The article explains that thermoelectric conversion is driven by the Seebeck effect: when there is a temperature difference across a conducting material, an electric current is generated. However, the efficiency of thermoelectric conversion is dependent on a figure called the thermoelectric figure of merit ZT. Historically, oxide-based converters had a low ZT, but recent research has revealed many candidates with high ZT, but their stability at high temperatures was not well documented. Both these factors have led to these converters being of limited use.
Yet, the Hokkaido researchers note that one of the alternatives is oxide-based thermoelectric materials, but the primary drawback these suffer from is a lack of evidence of their stability at high temperatures.
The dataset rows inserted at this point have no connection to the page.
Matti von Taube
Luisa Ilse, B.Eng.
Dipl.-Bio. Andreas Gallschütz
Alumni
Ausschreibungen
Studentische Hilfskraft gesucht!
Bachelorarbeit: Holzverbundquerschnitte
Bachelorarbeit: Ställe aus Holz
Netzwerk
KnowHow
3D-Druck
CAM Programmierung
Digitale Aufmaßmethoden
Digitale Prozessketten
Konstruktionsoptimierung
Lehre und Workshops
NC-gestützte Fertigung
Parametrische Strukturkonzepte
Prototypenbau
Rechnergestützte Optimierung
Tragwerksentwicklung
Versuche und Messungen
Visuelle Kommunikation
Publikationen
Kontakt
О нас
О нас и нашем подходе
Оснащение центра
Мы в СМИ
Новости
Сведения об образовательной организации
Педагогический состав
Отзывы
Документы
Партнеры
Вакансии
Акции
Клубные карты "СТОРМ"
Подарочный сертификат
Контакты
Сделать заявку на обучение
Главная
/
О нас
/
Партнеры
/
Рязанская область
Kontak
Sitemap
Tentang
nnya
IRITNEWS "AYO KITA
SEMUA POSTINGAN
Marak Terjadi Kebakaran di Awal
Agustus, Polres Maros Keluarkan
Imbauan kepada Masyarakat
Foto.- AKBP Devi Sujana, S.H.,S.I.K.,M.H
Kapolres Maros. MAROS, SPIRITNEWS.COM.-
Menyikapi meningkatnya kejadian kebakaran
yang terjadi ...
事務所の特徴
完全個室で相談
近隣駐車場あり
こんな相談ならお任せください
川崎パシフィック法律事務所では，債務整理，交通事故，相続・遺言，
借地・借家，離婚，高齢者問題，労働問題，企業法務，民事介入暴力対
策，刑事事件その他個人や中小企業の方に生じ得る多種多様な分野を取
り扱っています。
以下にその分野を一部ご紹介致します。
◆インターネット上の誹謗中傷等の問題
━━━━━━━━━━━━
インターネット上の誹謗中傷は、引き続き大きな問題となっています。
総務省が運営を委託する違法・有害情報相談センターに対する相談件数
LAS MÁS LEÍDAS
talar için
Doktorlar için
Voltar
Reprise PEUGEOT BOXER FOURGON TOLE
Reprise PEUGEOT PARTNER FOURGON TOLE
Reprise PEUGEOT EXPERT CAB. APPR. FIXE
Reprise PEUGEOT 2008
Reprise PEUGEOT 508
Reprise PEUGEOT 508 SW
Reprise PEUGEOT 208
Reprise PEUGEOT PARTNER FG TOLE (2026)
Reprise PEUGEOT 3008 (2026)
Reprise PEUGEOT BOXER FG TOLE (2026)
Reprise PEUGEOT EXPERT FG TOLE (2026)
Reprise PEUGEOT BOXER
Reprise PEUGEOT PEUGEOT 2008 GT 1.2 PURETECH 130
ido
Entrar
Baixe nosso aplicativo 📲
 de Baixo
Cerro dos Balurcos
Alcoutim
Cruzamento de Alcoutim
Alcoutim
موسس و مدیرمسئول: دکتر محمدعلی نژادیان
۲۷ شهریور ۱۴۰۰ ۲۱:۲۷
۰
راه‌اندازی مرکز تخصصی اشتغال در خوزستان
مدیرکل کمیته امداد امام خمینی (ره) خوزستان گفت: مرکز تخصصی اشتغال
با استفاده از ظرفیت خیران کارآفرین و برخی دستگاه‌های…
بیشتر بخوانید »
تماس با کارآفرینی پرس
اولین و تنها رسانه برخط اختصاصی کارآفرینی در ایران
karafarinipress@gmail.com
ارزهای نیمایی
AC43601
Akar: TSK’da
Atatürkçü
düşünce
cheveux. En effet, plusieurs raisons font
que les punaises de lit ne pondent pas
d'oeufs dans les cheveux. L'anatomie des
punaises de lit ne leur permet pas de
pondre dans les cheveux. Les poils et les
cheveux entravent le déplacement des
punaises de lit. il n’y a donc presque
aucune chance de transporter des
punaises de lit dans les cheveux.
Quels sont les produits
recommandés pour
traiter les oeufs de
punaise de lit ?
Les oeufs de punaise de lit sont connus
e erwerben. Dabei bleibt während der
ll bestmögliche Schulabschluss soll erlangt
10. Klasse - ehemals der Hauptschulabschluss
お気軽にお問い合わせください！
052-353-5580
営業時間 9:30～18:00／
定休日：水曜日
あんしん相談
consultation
This is where lead researcher Hiromichi Ohta and his team come in. Having worked on layered cobalt oxide films for over two decades, they sought to examine the thermal and chemical stability of these films, as well as measure their ZT values at high temperatures. They tested cobalt oxide films layered with sodium, calcium, strontium or barium, analyzing their structure, resistivity, and thermal conductivity.
They found that, of the four variants, the barium cobalt oxide layered film retained its stability in terms of structural integrity and electrical resistivity at temperatures as high as 600°C. In comparison, the sodium- and calcium cobalt oxide films were only stable until 350°C, and the strontium cobalt oxide film was stable up to 450°C. The ZT of the barium cobalt oxide film increased with the temperature, reaching ~0.55 at 600°C, comparable to some commercially available thermoelectric converters.
“Our study has shown that barium cobalt oxide films would be excellent candidates for high-temperature thermoelectric conversion devices,” Ohta said in a media statement.